I think it makes sense to keep things as a single project. I'd expect a stateful-check.nrepl namespace which contains the nREPL middleware, and a stateful-check.el file in the root of the repository. I'm not entirely clear on where the debugger might live - maybe also in stateful-check.nrepl namespace, if it's nREPL specific? Or stateful-check.cider if it's CIDER specific?

r0man commented 1 year ago

Good idea, using the Cider print machinery. I will look into it.

r0man commented 1 year ago

Alternate image text

Hi @czan,

it's been a bit busy these days. Here a quick update on where I am:

That's mostly it. The screenshot above shows on the left a "enhanced" CIDER test report with the debugger integrated (instead of just showing plain text). On the right side the Stateful Check debugger in it's dedicated buffer. In both screens the arguments and results are inspect-able. Both windows are actually evaluating a failing case, which is indicated by bold/comment faces on the command handles and execution results (probably not obvious on the image). The inspector shows a command argument "object" that has some meta data and the "real" and "symbolic" values.

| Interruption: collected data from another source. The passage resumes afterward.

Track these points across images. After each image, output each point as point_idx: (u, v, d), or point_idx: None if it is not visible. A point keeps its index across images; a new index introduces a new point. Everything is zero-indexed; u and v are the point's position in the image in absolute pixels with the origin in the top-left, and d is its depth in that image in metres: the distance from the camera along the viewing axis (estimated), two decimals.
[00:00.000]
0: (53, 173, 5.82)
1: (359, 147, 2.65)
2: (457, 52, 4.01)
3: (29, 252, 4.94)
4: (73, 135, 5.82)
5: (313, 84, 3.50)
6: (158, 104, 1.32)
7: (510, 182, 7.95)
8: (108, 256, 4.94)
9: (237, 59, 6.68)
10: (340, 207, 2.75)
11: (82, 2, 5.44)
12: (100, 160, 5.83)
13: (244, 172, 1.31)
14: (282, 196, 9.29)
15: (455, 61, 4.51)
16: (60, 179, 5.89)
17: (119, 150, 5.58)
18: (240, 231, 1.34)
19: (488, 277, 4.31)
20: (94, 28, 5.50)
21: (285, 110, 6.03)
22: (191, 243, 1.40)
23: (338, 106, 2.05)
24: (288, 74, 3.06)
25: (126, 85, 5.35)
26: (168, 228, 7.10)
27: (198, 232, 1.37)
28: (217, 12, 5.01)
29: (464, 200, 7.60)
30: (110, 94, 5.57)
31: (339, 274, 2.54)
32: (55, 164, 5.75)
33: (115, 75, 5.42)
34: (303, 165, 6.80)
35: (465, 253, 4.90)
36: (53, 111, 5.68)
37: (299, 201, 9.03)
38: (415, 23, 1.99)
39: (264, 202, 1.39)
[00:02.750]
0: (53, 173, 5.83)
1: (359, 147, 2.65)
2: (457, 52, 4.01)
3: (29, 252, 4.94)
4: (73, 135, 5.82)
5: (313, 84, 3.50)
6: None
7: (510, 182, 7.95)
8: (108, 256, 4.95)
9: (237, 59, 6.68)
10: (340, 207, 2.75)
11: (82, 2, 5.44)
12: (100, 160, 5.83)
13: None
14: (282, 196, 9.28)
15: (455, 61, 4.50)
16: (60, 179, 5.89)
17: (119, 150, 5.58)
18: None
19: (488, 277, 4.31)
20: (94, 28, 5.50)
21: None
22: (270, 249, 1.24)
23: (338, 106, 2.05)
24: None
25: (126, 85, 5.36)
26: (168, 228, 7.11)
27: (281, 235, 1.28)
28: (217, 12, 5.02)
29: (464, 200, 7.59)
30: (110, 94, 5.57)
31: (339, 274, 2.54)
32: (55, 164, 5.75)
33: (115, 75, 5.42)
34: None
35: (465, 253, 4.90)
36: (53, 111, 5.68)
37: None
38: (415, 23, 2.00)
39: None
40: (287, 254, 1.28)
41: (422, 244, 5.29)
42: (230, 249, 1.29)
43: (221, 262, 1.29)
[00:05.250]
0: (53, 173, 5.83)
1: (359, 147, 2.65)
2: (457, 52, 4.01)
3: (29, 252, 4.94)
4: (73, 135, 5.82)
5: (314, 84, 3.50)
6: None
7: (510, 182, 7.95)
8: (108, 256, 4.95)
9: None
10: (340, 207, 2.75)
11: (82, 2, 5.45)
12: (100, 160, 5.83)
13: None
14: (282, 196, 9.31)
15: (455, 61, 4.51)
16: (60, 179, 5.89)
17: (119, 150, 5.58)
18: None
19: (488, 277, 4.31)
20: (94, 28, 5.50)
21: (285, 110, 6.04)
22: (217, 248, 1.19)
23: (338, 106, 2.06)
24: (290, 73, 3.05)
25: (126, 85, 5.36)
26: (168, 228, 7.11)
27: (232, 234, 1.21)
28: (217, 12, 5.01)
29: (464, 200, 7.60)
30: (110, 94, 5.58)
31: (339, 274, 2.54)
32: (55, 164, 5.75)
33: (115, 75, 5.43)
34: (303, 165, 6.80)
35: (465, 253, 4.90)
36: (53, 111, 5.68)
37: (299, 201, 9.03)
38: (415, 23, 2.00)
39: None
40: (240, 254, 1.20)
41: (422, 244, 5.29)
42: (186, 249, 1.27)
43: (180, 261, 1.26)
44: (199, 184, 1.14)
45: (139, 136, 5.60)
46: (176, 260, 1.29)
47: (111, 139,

It's still a bit rough around the edges, and some things probably missing, buggy or even questionable, but I'm actually close to how I actually imagined this :)

czan commented 11 months ago

Hi r0man,

[... lots of cool stuff ...]

That sounds awesome! It sounds like you're building a bespoke stateful-check interaction mode for Emacs/CIDER, rather than just enhancing the inbuilt CIDER test runner. I imagine that's a lot of work, and it might make it harder to discover, but it sounds like you're getting a pretty natural interaction and debugging experience out of it. That's very exciting!

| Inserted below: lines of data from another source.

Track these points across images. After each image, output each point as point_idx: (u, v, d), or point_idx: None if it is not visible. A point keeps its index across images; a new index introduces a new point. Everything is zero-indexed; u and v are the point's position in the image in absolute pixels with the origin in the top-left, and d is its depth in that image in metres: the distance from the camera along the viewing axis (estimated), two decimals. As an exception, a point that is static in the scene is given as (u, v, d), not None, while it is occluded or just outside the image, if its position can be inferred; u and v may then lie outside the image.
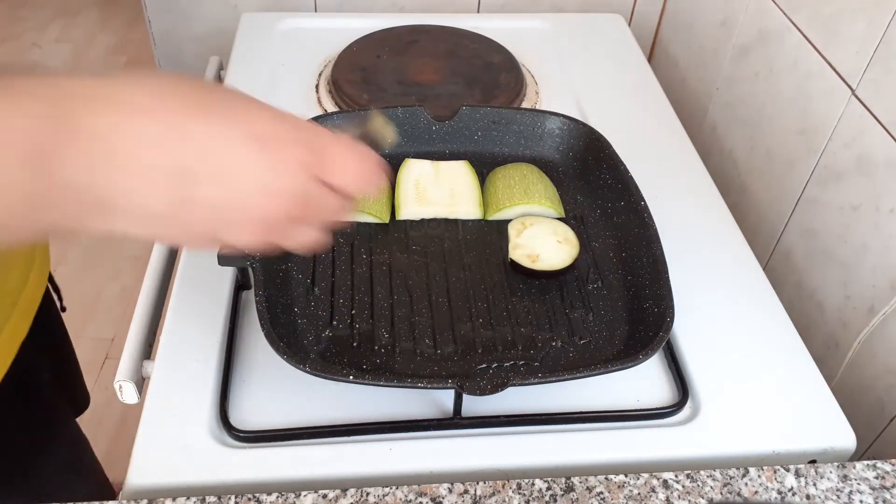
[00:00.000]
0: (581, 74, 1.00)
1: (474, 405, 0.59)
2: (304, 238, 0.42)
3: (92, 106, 0.33)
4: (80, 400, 0.85)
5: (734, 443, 0.59)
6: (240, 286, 0.68)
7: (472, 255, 0.70)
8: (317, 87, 0.96)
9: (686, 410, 0.62)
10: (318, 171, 0.40)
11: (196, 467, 0.55)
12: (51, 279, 0.74)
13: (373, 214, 0.71)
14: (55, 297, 0.77)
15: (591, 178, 0.77)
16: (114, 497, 0.82)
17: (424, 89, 0.93)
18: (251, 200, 0.38)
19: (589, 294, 0.67)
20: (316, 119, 0.77)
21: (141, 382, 0.63)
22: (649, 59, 1.23)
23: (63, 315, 0.81)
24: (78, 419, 0.87)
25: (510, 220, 0.71)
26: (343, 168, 0.41)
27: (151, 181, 0.35)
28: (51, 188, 0.32)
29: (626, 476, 0.55)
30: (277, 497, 0.53)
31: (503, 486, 0.54)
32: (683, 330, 0.67)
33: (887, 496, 0.55)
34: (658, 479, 0.55)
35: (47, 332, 0.75)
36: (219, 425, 0.58)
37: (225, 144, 0.36)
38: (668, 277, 0.63)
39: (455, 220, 0.73)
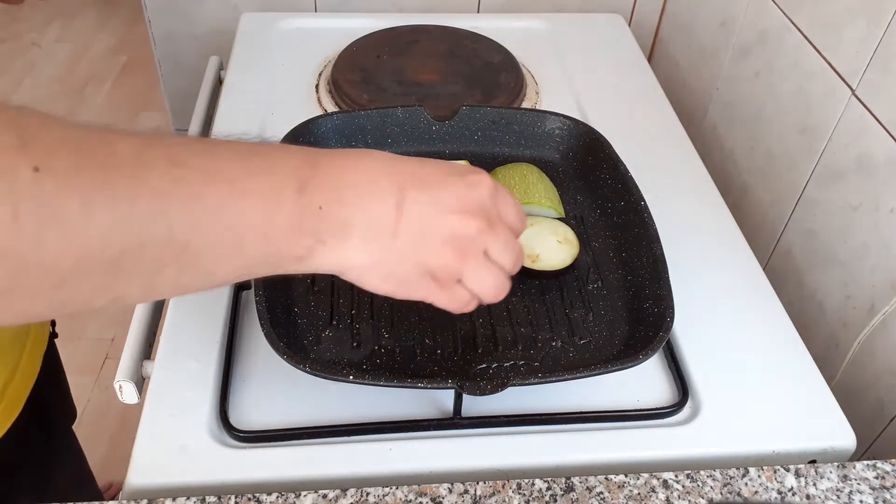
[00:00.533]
0: (581, 74, 1.00)
1: (474, 405, 0.59)
2: (488, 277, 0.48)
3: (330, 155, 0.44)
4: (70, 411, 0.85)
5: (734, 443, 0.59)
6: (240, 286, 0.68)
7: (472, 255, 0.70)
8: (317, 87, 0.96)
9: (686, 410, 0.62)
10: (497, 205, 0.47)
11: (196, 467, 0.55)
12: None
13: (373, 214, 0.71)
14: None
15: (591, 178, 0.77)
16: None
17: (424, 89, 0.93)
18: (452, 213, 0.45)
19: (589, 294, 0.67)
20: (316, 119, 0.77)
21: (141, 382, 0.63)
22: (649, 59, 1.23)
23: (63, 317, 0.81)
24: (78, 421, 0.87)
25: (510, 220, 0.71)
26: (510, 208, 0.49)
27: (377, 194, 0.44)
28: (307, 211, 0.41)
29: (626, 476, 0.55)
30: (277, 497, 0.53)
31: (503, 486, 0.54)
32: (683, 330, 0.67)
33: (887, 496, 0.55)
34: (658, 479, 0.55)
35: (48, 347, 0.75)
36: (219, 425, 0.58)
37: (430, 172, 0.46)
38: (668, 277, 0.63)
39: (455, 220, 0.73)
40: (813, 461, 0.59)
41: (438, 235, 0.45)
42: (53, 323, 0.77)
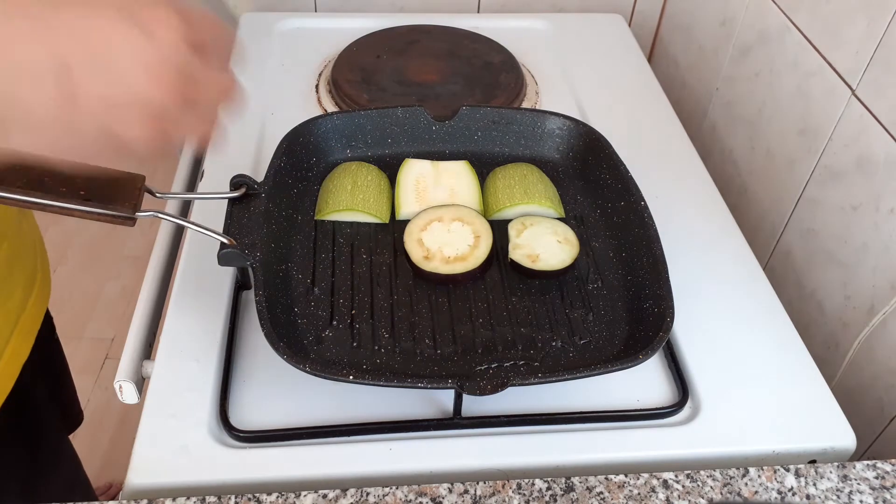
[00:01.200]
0: (581, 74, 1.00)
1: (474, 405, 0.59)
2: (200, 124, 0.41)
3: None
4: (74, 417, 0.85)
5: (734, 443, 0.59)
6: (240, 286, 0.68)
7: (472, 255, 0.70)
8: (317, 87, 0.96)
9: (686, 410, 0.62)
10: (193, 39, 0.39)
11: (196, 467, 0.55)
12: None
13: (373, 214, 0.71)
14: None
15: (591, 178, 0.77)
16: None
17: (424, 89, 0.93)
18: (136, 80, 0.37)
19: (589, 294, 0.67)
20: (316, 119, 0.77)
21: (141, 382, 0.63)
22: (649, 59, 1.23)
23: (63, 317, 0.81)
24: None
25: (510, 220, 0.71)
26: (211, 31, 0.40)
27: (33, 81, 0.35)
28: None
29: (626, 476, 0.55)
30: (277, 497, 0.53)
31: (503, 486, 0.54)
32: (683, 330, 0.67)
33: (887, 496, 0.55)
34: (658, 479, 0.55)
35: (45, 354, 0.74)
36: (219, 425, 0.58)
37: (96, 25, 0.36)
38: (668, 277, 0.63)
39: (455, 220, 0.73)
40: (813, 461, 0.59)
41: (125, 107, 0.37)
42: (50, 318, 0.77)
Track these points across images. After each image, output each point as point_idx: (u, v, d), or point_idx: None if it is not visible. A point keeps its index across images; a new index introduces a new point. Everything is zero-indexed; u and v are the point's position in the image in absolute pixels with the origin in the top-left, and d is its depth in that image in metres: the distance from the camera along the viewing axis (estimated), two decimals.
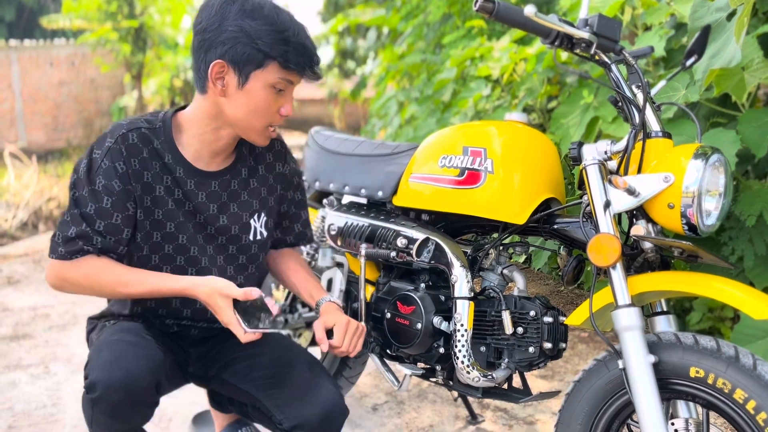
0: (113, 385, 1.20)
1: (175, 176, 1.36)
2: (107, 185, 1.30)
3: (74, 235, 1.29)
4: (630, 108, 1.31)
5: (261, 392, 1.40)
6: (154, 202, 1.35)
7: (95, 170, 1.30)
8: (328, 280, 1.80)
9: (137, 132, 1.33)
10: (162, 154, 1.34)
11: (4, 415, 2.11)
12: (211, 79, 1.28)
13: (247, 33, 1.25)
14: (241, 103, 1.29)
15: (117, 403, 1.21)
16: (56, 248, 1.31)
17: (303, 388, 1.38)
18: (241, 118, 1.31)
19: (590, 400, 1.29)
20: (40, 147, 13.20)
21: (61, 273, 1.32)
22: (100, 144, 1.32)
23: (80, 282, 1.31)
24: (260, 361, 1.44)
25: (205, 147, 1.38)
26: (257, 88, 1.28)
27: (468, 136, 1.55)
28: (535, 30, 1.26)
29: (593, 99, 2.29)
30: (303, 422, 1.33)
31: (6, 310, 3.36)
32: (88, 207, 1.30)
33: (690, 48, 1.45)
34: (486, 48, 3.18)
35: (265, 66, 1.27)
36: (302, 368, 1.42)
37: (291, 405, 1.36)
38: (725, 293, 1.16)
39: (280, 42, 1.26)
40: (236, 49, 1.25)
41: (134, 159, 1.32)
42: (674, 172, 1.21)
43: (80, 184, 1.31)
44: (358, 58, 15.40)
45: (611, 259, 1.21)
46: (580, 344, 2.55)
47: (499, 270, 1.55)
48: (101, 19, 10.71)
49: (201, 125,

It's still a bit rough around the edges, and some things probably missing, buggy or even questionable, but I'm actually close to how I actually imagined this :)

I haven't had a chance to look at any of your code. If you think it's at a stage where it's worth me doing so I'd be happy to make some time in the next week or so. Just point me to the relevant commits/branches. 🙂

r0man commented 11 months ago

Hi @czan, ok, sounds good. I will ping you when I'm ready. Might take a while because I'm going on holiday soon. Just wanted to post a little update.